PSC is seeking creative and capable individuals to join our highly experienced Advanced Systems and Operations team as our new Cyber Infrastructure Engineer.  The successful candidate will collaborate with the research community and key IT staff to create robust solutions by designing and implementing next-generation infrastructure. They will be responsible for planning and managing automations while also maintaining the current PSC resources. This is an exciting opportunity to join a growing team at the nexus of technology, research, and software development dedicated to helping the scientific community solve challenging and complex problems.

The Advanced Systems and Operations group within PSC is responsible for the integration and operations of computational assets central to this pursuit.
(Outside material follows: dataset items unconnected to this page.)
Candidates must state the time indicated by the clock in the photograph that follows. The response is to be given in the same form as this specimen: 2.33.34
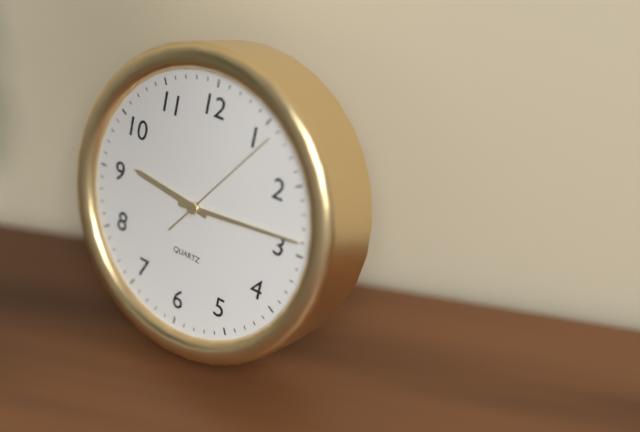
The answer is 9.14.06
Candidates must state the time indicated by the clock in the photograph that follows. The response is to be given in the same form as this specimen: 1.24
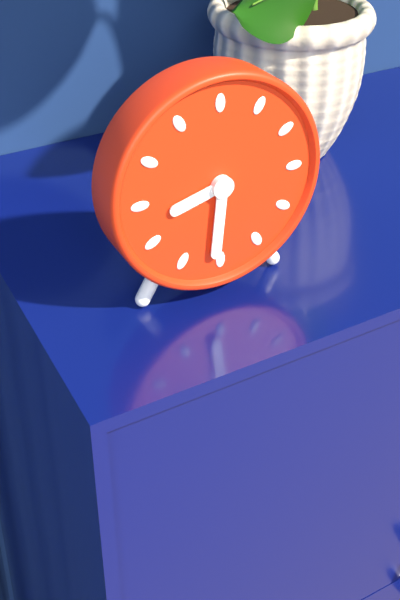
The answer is 8.31
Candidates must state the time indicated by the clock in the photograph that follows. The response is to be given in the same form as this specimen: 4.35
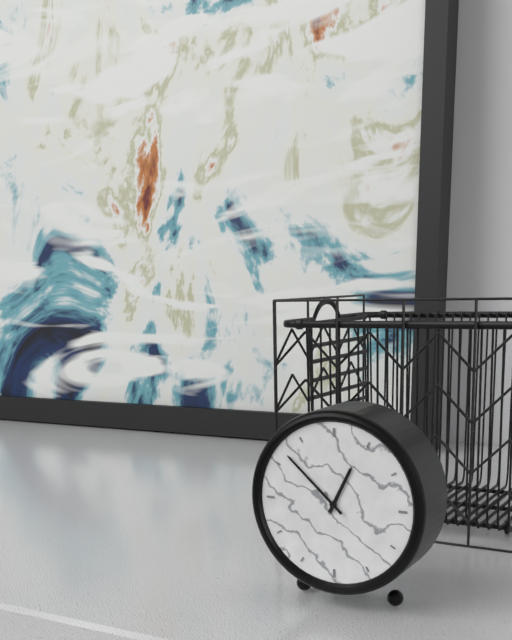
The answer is 12.52
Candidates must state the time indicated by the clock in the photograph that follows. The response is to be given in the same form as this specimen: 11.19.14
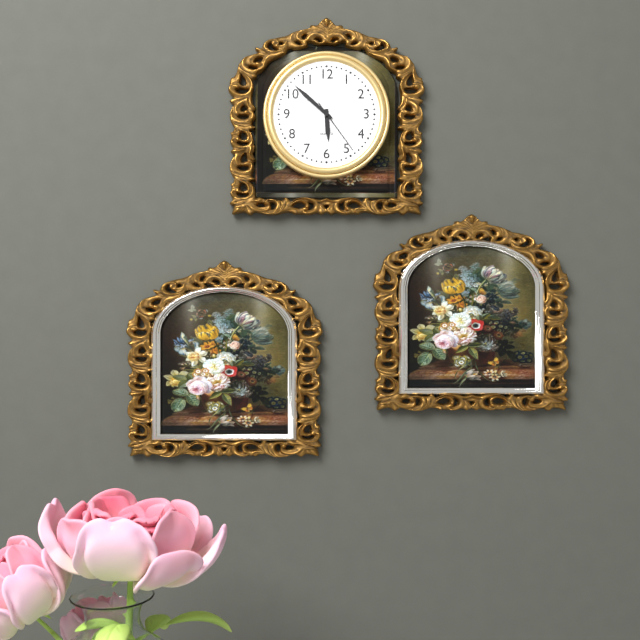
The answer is 5.52.24
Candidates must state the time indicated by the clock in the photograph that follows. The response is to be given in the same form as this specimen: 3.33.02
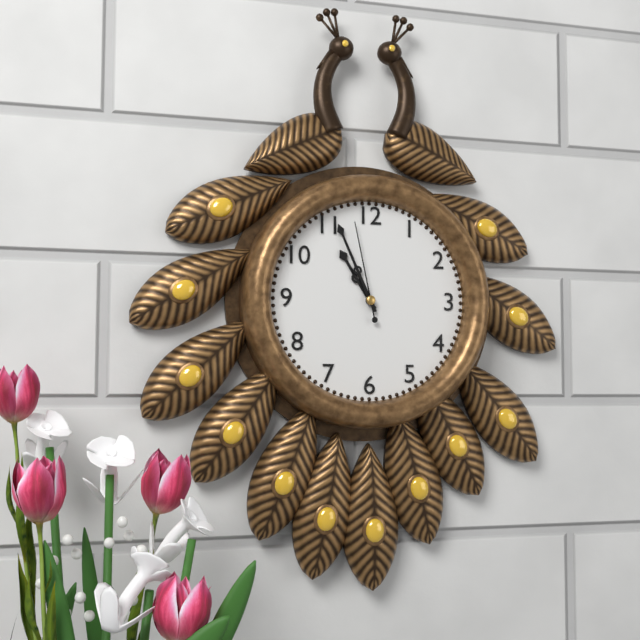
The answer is 10.56.58
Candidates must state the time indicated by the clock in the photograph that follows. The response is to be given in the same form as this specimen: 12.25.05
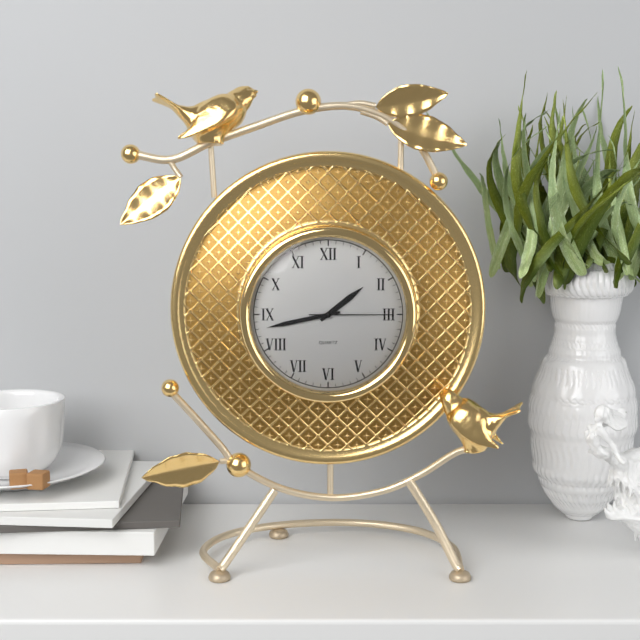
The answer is 1.43.15
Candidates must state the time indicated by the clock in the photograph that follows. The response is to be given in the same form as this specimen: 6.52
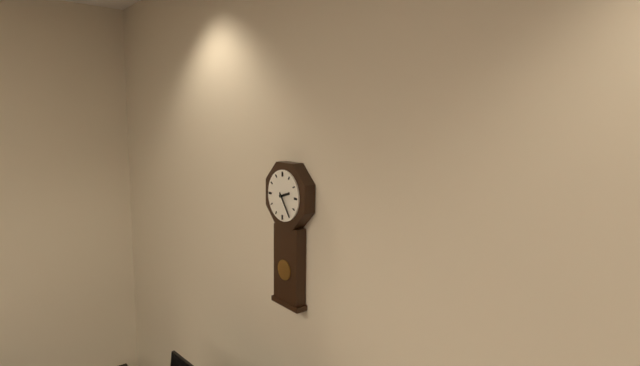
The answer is 2.24
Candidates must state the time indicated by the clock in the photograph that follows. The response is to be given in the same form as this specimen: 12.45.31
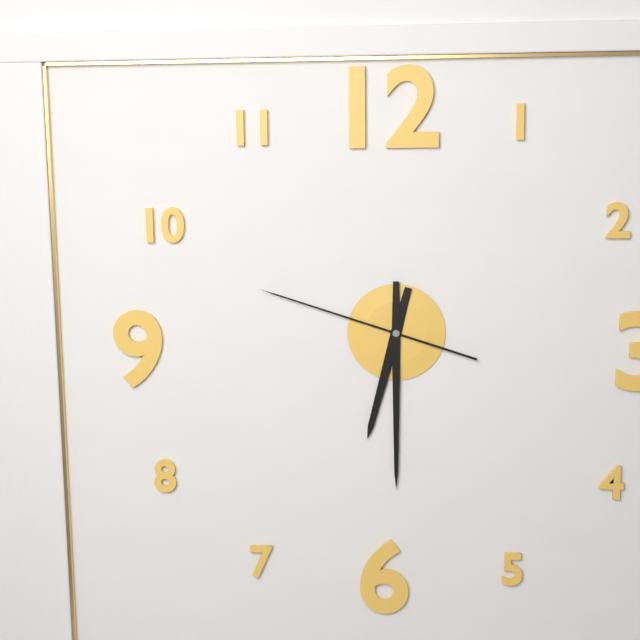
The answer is 6.30.48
We are looking for creative and capable individuals to join an experienced team and continue our part in pushing forward the boundaries of science.

Core Responsibilities:

  • Conceives, designs, implements, administers, optimizes, and monitors existing and future HPC systems and the cyber infrastructure that supports them.
  • Collaborate with research teams and head technology responsibilities for grant implementation.
  • Build relationships with research community and external vendors.
  • Assess and provide advanced technical support to research community for ongoing and future systems and/or application needs.
  • Contribute to best practices, documentation, and published papers.
  • Proactive and reactive performance analysis, monitoring, troubleshooting and resolution of issues.
  • Engineer tools and automations to assist with maintenance tasks.
  • Research and explore next-generation technologies for future implementation.
  • Perform operating system software upgrades, deployments and troubleshooting of the project servers and desktop workstations.
  • Other related duties as assigned.

Adaptability, excellence, and passion are vital qualities within Carnegie Mellon University.  We are in search of a team member who can effectively interact with a varied population of internal and external partners at a high level of integrity. We are looking for someone who shares our values and who will support the mission of the university through their work.

Qualifications:

  • Bachelor’s degree or equivalent experience
  • Experience with Linux systems administration
  • Experience with file system administration.
  • Experience with network switching and routing.
  • Experience with scripting languages (e.g. Python, BASH)
  • Desire to teach, learn and lead for continuing team development.
  • A combination of education and relevant experience from which comparable knowledge is demonstrated may be considered.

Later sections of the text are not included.